Romania’s chances of challenging for the gold medal in women’s gymnastics have been hurt by an injury to Larisa Iordache, who developed plantar fasciitis in her left heel two days ago. Romania coach Mariana Bitang said Iordache has a ‘‘50 percent chance’’ of doing all four events in London . . . Swedish team officials said swimmer Therese Alshammar could miss the Olympics because of a pinched nerve in her neck, which would leave the country without one of its biggest medal hopes. Alshammar, a two-time silver medalist, is considered one of the top contenders in the 50- and 100-meter freestyle sprints. She will miss the 4 x 100 freestyle relay because of the injury . . . Ivo Karlovic of Croatia withdrew from the tennis competition because of a foot injury.
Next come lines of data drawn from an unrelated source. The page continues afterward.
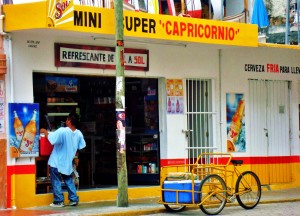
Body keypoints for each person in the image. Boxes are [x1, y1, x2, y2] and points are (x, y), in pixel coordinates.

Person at [40, 112, 86, 207]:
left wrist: (45, 131)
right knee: (68, 179)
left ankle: (58, 201)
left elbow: (51, 139)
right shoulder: (79, 133)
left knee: (56, 180)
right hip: (68, 161)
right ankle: (73, 199)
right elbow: (82, 148)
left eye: (67, 119)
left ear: (69, 121)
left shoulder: (62, 131)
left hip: (57, 161)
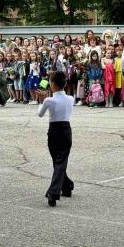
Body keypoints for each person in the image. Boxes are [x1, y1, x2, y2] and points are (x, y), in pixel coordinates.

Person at [36, 71, 75, 207]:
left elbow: (40, 114)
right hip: (65, 130)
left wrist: (41, 101)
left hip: (53, 131)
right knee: (59, 162)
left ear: (52, 84)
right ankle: (67, 186)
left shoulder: (48, 100)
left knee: (58, 162)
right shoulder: (70, 98)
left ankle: (54, 192)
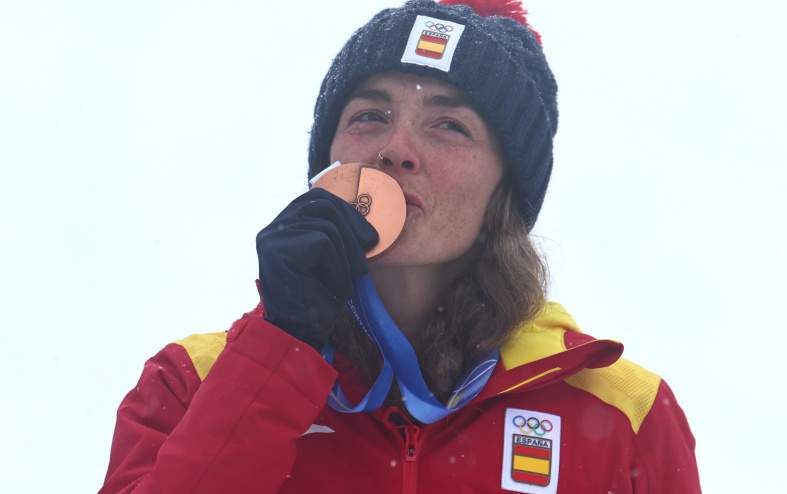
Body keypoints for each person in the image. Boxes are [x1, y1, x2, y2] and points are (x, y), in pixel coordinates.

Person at [98, 1, 701, 492]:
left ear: (505, 193)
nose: (395, 149)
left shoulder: (622, 411)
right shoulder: (193, 381)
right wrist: (279, 350)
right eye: (369, 115)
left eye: (449, 124)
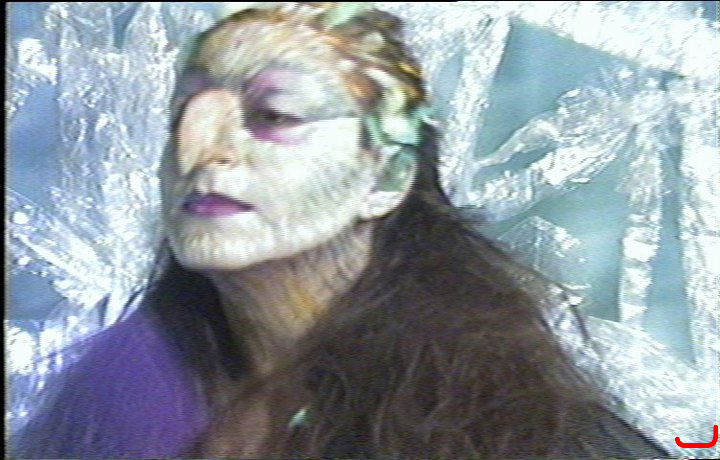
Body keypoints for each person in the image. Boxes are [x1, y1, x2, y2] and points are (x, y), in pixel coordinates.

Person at [14, 3, 669, 458]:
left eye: (274, 114)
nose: (201, 150)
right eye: (186, 113)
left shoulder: (504, 421)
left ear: (388, 175)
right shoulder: (117, 392)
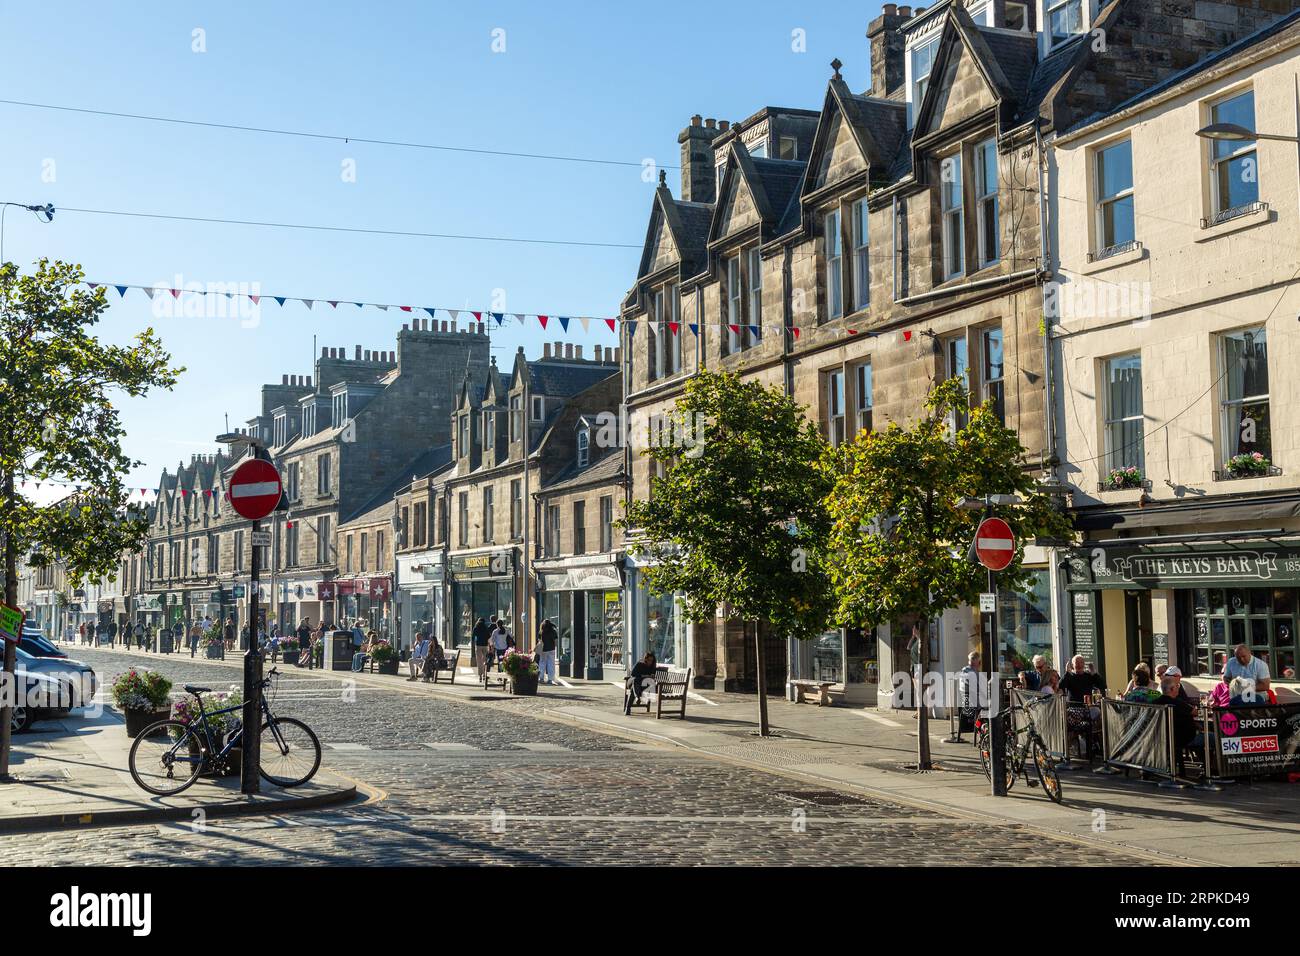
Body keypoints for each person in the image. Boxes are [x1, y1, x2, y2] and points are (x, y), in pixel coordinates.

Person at [1154, 675, 1202, 761]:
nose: (1178, 688)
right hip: (1184, 738)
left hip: (1162, 738)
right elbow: (1195, 712)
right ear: (1172, 689)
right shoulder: (1178, 702)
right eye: (1177, 686)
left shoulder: (1155, 703)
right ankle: (1210, 768)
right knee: (1213, 739)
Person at [537, 618, 559, 685]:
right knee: (551, 664)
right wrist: (555, 647)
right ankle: (550, 679)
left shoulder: (541, 631)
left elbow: (539, 640)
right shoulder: (553, 631)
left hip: (543, 649)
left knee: (542, 663)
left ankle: (541, 678)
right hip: (551, 649)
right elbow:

He’ll be replaced by Philipp Petzschner of Germany . . . A Greek athlete failed a doping test, according to an IAAF official, and the father and coach of world indoor high jump champion Dimitris Chondrokoukis said his son tested positive and withdrew from the Olympics. The IAAF official spoke on condition of anonymity because the case has not yet been made public. Chondrokoukis, 24, won the world indoor title in Istanbul in March . . . Discus thrower Zoltan Kovago of Hungary, considered a medal contender, was banned for two years for a doping offense, forcing him to miss the Games . . . Jack Davis, a former US hurdler who won silver medals in the 1952 and ‘56 Games, died in San Diego. He was 81. Obituary, B9.